PROBLEM TO SOLVE -> According to the decision record on the admin extension SDK, what is the main reason for keeping the SDK in a separate repository?

Providing the admin extension SDK


This document represents an architecture decision record (ADR) and has been mirrored from the ADR section in our Shopware 6 repository. You can find the original version here


The Admin Extension SDK has been renamed to Meteor Extension SDK.


The Admin Extension SDK is a toolkit for plugin and app developers to extend or modify the administration via their plugins or apps. The SDK contains easy to use methods which interact with the administration in the background via the PostMessage API for iFrames.


We created the SDK in a separate repository on GitHub instead of creating it in the platform repository. This decision has several reasons.

Faster development

The main reason for the separate repository is the development speed. We can develop much faster. The whole, large pipeline does not need to run for small changes. Also the pipeline for the SDK runs extremely fast and provides all necessary features like testing, creating of the documentation and many more things. The experiences we made in the past showed that working with SDK works very flawless, fast and agile.

Independent deployment

The SDK is not hard-bound to Shopware version like plugins. This dependency will be included directly in the apps and also supports newer Shopware versions. This allows us to provide separate releases independent of the administration. Example: A small bug can be fixed and released in minutes. A similar deployment in the platform would take much more time.

SDK is just a convenience layer for the PostMessage API

Similar as the previous reason the SDK is not hard-bound to the Shopware releases and is a completely separate package. And if we would add it into the monorepo we would be bound to the Shopware release cyclus. With a separate repository we can work independent and react faster.

EXTRACTED DATA ->
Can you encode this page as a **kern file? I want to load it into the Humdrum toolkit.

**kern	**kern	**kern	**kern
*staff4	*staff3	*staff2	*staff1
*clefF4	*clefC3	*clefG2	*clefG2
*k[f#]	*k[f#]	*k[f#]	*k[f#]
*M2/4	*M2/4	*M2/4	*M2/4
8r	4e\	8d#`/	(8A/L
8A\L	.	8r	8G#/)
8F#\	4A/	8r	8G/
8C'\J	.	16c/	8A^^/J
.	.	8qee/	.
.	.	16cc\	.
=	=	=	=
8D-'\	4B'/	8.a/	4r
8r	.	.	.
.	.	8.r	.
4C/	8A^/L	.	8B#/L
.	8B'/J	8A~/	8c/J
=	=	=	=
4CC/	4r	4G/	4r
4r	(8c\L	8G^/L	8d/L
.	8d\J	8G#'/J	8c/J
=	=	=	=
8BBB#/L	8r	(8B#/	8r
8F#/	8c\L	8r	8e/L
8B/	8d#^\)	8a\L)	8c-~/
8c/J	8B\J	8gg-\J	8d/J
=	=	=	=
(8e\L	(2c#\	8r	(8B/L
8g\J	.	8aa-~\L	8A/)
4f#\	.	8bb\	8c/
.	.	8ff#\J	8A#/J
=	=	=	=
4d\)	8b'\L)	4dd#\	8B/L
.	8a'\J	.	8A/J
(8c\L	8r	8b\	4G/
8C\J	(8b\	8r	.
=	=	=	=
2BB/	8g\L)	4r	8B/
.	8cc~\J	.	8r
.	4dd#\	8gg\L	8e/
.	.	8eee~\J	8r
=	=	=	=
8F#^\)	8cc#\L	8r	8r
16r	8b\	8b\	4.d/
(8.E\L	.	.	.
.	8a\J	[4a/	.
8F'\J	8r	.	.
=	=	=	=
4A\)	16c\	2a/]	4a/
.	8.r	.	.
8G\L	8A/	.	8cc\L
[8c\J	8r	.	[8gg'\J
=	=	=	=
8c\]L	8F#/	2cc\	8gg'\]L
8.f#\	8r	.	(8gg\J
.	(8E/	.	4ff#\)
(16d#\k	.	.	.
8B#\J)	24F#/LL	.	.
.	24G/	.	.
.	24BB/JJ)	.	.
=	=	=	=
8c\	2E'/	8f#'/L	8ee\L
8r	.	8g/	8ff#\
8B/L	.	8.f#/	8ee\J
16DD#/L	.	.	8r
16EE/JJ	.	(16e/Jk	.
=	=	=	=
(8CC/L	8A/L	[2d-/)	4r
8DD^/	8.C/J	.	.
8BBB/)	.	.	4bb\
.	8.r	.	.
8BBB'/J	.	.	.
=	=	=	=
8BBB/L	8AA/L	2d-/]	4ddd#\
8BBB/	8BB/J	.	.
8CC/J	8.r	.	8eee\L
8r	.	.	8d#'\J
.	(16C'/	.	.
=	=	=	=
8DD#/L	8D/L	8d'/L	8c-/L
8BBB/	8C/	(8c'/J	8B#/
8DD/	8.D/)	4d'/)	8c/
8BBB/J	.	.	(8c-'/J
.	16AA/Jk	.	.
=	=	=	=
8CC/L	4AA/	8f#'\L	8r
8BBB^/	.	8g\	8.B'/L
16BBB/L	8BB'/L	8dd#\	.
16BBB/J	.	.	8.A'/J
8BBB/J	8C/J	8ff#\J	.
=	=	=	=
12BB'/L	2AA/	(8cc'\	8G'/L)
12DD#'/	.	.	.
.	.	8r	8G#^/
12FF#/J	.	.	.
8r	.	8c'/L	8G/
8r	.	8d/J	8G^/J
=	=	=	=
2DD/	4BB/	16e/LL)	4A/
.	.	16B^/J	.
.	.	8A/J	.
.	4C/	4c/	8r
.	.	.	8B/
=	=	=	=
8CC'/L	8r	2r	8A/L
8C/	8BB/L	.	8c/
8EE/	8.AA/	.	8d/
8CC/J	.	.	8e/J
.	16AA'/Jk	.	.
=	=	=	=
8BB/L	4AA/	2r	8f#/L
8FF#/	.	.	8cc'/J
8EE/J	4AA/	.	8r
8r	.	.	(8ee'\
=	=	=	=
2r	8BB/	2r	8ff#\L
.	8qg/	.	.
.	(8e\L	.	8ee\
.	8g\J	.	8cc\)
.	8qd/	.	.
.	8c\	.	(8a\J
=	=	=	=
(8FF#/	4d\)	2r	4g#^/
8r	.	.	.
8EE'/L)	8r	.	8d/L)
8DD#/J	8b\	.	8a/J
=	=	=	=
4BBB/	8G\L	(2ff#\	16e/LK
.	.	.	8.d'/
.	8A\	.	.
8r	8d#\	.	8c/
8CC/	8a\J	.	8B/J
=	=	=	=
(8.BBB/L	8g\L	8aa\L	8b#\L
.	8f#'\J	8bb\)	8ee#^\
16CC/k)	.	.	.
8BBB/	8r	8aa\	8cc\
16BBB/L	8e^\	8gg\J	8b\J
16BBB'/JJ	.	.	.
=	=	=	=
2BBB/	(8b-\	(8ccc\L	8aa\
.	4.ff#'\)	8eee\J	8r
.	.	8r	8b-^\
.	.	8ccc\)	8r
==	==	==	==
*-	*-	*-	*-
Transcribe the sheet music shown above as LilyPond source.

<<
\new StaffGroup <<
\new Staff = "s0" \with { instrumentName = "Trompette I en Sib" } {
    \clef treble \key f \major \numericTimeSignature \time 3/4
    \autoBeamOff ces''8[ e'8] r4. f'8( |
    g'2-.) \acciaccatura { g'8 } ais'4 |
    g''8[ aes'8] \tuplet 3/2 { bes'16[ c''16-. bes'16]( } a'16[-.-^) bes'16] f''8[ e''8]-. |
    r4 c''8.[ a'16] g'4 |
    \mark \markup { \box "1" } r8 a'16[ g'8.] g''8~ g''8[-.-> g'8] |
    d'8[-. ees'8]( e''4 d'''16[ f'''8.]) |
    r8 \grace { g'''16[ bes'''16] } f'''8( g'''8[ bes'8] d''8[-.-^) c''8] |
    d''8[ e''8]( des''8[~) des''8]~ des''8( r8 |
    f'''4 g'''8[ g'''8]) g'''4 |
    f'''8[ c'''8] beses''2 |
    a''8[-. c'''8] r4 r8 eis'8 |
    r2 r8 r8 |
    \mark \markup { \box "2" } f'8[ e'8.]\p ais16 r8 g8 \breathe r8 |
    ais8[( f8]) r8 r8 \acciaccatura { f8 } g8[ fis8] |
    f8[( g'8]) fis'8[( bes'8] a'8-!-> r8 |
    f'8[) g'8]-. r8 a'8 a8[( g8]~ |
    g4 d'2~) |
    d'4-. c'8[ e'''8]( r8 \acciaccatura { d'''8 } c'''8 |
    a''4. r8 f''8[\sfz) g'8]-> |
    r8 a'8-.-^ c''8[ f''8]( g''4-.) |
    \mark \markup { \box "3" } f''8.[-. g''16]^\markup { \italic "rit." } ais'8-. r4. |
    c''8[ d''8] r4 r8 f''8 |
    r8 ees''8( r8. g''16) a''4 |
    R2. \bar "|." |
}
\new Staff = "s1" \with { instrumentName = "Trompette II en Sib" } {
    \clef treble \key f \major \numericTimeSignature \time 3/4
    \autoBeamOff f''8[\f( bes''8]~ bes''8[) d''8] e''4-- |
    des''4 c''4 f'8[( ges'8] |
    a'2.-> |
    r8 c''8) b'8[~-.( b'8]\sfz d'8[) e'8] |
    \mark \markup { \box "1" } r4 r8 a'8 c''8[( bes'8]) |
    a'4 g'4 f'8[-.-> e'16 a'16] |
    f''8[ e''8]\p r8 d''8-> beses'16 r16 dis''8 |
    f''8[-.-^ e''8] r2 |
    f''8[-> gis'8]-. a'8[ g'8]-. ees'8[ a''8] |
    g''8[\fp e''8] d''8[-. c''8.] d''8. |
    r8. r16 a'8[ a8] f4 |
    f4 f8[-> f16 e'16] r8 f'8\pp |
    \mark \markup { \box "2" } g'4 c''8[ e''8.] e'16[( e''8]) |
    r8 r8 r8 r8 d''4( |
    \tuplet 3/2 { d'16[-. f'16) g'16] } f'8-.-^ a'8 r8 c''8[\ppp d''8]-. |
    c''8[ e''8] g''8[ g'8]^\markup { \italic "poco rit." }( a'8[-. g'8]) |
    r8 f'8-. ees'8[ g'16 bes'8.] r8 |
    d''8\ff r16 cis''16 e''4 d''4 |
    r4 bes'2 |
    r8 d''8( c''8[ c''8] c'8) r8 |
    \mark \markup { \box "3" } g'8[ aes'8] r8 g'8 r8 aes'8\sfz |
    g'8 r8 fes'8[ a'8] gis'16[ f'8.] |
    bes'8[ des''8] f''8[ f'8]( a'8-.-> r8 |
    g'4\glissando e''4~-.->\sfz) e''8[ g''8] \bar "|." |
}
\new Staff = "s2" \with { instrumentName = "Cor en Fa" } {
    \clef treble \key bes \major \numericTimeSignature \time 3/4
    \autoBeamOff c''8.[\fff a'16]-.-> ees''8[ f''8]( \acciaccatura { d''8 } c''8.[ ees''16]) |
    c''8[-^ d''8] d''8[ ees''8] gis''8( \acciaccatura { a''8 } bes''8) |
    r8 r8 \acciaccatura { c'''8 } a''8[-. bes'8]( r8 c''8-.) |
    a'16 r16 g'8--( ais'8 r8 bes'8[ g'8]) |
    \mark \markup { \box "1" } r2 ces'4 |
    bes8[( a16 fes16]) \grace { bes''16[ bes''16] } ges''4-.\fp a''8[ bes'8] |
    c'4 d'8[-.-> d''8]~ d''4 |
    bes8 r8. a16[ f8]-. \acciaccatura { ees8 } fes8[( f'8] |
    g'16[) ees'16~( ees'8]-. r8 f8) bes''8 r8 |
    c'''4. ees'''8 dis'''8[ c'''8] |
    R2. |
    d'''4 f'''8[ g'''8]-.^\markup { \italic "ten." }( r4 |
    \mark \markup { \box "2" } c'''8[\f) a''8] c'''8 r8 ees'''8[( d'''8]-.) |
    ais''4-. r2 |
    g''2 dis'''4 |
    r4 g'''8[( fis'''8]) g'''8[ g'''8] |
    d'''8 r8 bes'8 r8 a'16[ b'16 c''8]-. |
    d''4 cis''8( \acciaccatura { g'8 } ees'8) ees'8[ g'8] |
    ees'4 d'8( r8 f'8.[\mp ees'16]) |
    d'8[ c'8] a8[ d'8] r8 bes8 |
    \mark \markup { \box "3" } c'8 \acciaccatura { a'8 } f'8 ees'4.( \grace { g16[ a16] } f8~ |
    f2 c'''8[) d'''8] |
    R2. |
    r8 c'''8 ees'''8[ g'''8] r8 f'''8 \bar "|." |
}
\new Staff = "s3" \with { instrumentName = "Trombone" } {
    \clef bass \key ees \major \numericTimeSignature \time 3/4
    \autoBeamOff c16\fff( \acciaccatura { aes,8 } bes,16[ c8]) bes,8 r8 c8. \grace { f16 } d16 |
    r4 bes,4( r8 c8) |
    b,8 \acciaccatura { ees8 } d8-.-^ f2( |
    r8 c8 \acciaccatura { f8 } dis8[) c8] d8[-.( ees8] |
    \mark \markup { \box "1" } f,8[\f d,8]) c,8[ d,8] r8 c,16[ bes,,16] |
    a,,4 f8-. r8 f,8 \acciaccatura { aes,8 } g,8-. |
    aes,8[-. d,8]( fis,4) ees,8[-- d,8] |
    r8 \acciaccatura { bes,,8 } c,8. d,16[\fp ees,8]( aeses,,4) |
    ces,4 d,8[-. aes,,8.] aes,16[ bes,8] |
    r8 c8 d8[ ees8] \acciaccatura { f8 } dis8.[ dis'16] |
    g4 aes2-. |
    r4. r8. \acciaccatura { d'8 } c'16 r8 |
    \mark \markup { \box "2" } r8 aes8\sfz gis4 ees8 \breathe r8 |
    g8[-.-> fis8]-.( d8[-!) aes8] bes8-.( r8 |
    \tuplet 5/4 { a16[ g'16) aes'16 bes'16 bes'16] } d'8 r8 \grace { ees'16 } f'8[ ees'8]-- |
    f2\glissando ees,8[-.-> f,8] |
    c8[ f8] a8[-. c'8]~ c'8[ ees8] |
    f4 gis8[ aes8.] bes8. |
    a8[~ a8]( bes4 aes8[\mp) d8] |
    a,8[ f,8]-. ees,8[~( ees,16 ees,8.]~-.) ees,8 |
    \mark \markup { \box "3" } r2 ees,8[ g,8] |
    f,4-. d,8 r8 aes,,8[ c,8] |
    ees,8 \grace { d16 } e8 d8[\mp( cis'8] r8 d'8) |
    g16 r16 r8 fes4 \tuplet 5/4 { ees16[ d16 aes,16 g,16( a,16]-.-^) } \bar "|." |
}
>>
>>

TASK SOLUTION -> Development speed.